Problem to work on: Which lines in the entries below contain the string "SPSB"? Locate and copy each of them, treating uppercase and lowercase as different.

(Data drawn from a collection)
__________
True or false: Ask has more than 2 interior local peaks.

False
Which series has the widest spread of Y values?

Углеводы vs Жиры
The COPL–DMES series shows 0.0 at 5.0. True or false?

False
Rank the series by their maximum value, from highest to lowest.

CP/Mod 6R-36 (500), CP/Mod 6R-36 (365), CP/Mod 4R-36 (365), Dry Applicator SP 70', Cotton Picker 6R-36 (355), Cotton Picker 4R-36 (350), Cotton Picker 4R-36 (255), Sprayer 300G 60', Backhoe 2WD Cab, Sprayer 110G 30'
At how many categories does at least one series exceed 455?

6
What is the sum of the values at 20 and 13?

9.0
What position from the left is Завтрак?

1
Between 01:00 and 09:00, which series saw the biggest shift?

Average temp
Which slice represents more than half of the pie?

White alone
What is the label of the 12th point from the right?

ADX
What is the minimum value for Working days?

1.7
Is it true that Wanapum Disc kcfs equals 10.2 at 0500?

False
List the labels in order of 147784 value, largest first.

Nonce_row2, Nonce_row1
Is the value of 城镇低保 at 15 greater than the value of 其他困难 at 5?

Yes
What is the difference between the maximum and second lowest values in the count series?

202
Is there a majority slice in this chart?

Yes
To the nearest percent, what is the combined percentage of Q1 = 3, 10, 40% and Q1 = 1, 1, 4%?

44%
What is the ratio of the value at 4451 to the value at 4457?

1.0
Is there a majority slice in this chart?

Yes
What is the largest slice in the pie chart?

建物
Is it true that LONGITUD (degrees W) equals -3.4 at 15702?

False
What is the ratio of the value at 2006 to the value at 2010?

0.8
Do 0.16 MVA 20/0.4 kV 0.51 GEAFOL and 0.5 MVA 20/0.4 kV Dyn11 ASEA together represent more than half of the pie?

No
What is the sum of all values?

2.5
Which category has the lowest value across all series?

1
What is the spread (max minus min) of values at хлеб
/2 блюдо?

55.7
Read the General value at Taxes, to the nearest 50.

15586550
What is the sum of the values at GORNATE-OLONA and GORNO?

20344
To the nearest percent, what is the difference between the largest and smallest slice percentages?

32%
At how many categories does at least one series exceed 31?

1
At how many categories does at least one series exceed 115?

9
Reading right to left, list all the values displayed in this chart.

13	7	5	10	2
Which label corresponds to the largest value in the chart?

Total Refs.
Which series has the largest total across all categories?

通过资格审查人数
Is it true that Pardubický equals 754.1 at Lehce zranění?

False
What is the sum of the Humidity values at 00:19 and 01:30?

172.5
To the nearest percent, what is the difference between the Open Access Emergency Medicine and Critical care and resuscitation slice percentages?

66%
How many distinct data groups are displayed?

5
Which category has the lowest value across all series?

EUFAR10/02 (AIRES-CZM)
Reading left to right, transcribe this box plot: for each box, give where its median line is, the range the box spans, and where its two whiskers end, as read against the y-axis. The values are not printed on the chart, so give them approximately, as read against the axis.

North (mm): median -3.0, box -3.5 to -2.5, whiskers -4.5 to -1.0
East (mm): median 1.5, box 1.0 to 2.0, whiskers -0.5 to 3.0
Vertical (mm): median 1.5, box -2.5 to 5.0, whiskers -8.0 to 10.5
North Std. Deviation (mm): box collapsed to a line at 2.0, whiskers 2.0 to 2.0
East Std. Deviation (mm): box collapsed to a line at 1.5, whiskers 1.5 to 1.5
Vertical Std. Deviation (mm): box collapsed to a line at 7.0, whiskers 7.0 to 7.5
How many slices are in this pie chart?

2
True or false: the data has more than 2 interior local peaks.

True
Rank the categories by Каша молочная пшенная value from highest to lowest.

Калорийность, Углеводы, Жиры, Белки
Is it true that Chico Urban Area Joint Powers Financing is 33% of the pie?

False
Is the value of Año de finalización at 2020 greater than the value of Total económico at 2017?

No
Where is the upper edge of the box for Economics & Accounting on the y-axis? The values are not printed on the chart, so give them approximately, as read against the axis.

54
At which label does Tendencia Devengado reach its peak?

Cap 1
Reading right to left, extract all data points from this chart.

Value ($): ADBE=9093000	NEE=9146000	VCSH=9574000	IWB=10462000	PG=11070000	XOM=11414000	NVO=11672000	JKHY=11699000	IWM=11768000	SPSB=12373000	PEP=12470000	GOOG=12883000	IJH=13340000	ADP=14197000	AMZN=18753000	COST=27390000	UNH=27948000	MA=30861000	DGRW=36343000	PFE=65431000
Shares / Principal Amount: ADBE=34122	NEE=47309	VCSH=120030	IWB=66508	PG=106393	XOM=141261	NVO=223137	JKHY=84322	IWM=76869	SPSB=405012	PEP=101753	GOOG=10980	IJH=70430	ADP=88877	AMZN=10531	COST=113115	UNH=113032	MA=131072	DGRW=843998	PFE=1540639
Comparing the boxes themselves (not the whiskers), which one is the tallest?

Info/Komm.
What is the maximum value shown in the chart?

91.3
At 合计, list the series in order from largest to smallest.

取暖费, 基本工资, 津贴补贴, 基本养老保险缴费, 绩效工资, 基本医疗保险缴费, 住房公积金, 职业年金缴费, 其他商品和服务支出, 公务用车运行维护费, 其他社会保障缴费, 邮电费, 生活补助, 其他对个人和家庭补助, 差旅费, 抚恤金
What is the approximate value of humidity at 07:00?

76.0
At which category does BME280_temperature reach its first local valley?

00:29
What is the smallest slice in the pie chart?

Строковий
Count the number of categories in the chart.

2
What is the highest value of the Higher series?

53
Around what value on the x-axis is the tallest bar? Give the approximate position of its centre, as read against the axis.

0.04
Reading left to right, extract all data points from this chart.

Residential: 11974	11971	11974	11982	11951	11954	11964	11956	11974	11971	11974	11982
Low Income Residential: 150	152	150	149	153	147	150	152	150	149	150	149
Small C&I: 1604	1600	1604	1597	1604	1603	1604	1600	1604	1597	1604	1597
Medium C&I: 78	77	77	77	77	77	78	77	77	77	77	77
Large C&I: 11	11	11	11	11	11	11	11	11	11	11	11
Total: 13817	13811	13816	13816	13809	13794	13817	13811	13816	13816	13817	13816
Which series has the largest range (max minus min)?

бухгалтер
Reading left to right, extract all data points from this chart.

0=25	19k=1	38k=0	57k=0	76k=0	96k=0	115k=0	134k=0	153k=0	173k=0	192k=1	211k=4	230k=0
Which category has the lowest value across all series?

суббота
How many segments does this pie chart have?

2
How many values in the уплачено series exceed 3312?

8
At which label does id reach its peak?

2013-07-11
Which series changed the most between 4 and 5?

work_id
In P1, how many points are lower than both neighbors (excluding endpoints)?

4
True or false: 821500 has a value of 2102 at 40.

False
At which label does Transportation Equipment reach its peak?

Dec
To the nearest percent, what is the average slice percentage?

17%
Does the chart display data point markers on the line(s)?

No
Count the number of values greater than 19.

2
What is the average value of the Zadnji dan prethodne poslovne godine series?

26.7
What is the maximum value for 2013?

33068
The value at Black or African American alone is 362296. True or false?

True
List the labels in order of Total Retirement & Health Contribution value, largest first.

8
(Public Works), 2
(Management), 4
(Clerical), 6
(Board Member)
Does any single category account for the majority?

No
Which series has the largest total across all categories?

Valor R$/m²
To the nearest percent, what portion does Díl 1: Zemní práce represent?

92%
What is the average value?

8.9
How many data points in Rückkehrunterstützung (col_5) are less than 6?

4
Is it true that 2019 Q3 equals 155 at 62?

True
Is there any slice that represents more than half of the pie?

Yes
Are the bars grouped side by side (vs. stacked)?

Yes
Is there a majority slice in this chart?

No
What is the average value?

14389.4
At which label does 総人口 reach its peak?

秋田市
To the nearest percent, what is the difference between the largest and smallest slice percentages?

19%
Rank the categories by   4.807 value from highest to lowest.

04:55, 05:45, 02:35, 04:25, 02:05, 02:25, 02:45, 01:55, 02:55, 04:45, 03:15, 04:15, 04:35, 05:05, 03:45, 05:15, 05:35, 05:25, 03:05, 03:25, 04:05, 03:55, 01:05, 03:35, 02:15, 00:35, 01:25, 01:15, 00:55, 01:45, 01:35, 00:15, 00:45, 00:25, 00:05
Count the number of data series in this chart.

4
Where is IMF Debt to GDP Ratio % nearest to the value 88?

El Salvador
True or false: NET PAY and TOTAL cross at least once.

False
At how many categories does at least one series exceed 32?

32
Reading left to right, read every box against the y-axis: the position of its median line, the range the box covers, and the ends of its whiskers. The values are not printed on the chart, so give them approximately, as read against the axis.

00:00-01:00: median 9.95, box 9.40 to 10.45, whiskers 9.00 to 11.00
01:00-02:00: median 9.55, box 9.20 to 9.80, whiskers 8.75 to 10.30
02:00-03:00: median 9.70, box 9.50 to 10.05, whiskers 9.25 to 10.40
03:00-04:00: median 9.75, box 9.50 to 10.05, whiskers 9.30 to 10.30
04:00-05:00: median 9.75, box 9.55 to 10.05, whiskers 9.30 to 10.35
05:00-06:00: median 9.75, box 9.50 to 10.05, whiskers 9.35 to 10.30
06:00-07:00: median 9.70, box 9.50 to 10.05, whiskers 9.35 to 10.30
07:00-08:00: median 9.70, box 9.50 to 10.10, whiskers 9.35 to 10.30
__________
Answer box:
Value ($): ADBE=9093000	NEE=9146000	VCSH=9574000	IWB=10462000	PG=11070000	XOM=11414000	NVO=11672000	JKHY=11699000	IWM=11768000	SPSB=12373000	PEP=12470000	GOOG=12883000	IJH=13340000	ADP=14197000	AMZN=18753000	COST=27390000	UNH=27948000	MA=30861000	DGRW=36343000	PFE=65431000
Shares / Principal Amount: ADBE=34122	NEE=47309	VCSH=120030	IWB=66508	PG=106393	XOM=141261	NVO=223137	JKHY=84322	IWM=76869	SPSB=405012	PEP=101753	GOOG=10980	IJH=70430	ADP=88877	AMZN=10531	COST=113115	UNH=113032	MA=131072	DGRW=843998	PFE=1540639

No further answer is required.